Anime fans weren’t quite sure what to expect in 2013 when "Battle of Gods" was released in theaters, becoming the first new piece of "Dragon Ball" animation in 16 years. After such a long hiatus, would it be any good? And would this perhaps be the very last creative gasp from series creator Akira Toriyama?
The respective answers, yes and no, came quickly. "Battle of Gods" was a fan-pleasing hit, and a follow-up came in the form of the recently released "Resurrection F.”
So after two movies in two years, is Toriyama ready for a break? Nope, he’s ready for more, but this time not in theaters, as "Dragon Ball" is returning to TV this summer with a brand-new anime series.
While the manga remained "Dragon Ball" for all 11 years it was in serialization, its anime adaptation have gone by a number of names. Starting off as plain old "Dragon Ball" in 1986, the anime switched its title to "Dragon Ball Z" before reaching the peak of its popularity. Later came the retouched "Dragon Ball Kai," a leaner, cleaner version of the Z portion of the "Dragon Ball" anime library.
The new series, for which visuals are yet to be released, will be called "Dragon Ball Super" in both English and Japanese, although written with the kanji character 超 (pronounced "cho" and meaning “super”). Unlike the lengthy period between the announcement and premiere of "Sailor Moon Crystal," we won’t have long to wait for the first episode of "Dragon Ball Super," since it’s scheduled to start airing in July on Sunday nights at 9 p.m. on Fuji Television, the ancestral home of "Dragon Ball" on Japanese broadcast TV.

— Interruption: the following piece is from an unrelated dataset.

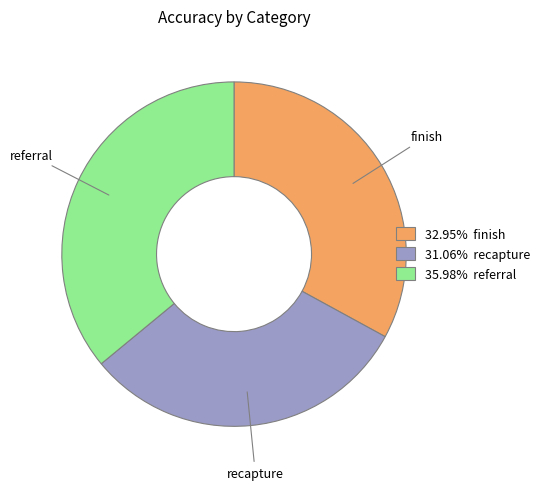

True or false: recapture accounts for 39% of the total.

False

And just in case you’re worried that this is another "Dragon Ball GT"-like attempt to milk the "Dragon Ball" name for all it’s worth, you can rest easy knowing that Toriyama himself is handling story planning for the new series, which is set following the end of protagonist Goku’s battle with the villainous Majin Buu. Fuji TV producer Osamu Nosaki has already read the plot penned by Toriyama, calling it “the stuff of dreams” and telling fans they might be seeing Goku and pals take on an enemy even stronger than Buu or the ever-popular Frieza.
As much as we’d like to praise the 60-year-old Toriyama as “tireless” for continuing to work on his masterpiece at an age when most people would be thinking about retiring, the description seems even more fitting for voice actress Masako Nozawa, who will turn 79 this October. Nozawa isn’t passing the torch to anyone else for "Dragon Ball Super," as she’ll once again be voicing Goku as well as his sons Gohan and Goten.
“I’ve said the word ‘super’ countless times in commercials, games, and such,” mused Nozawa. “But nothing has felt as good as being able to say ‘Dragon Ball Super’ is starting.”
For all the rest of us, that feels pretty good to hear, too.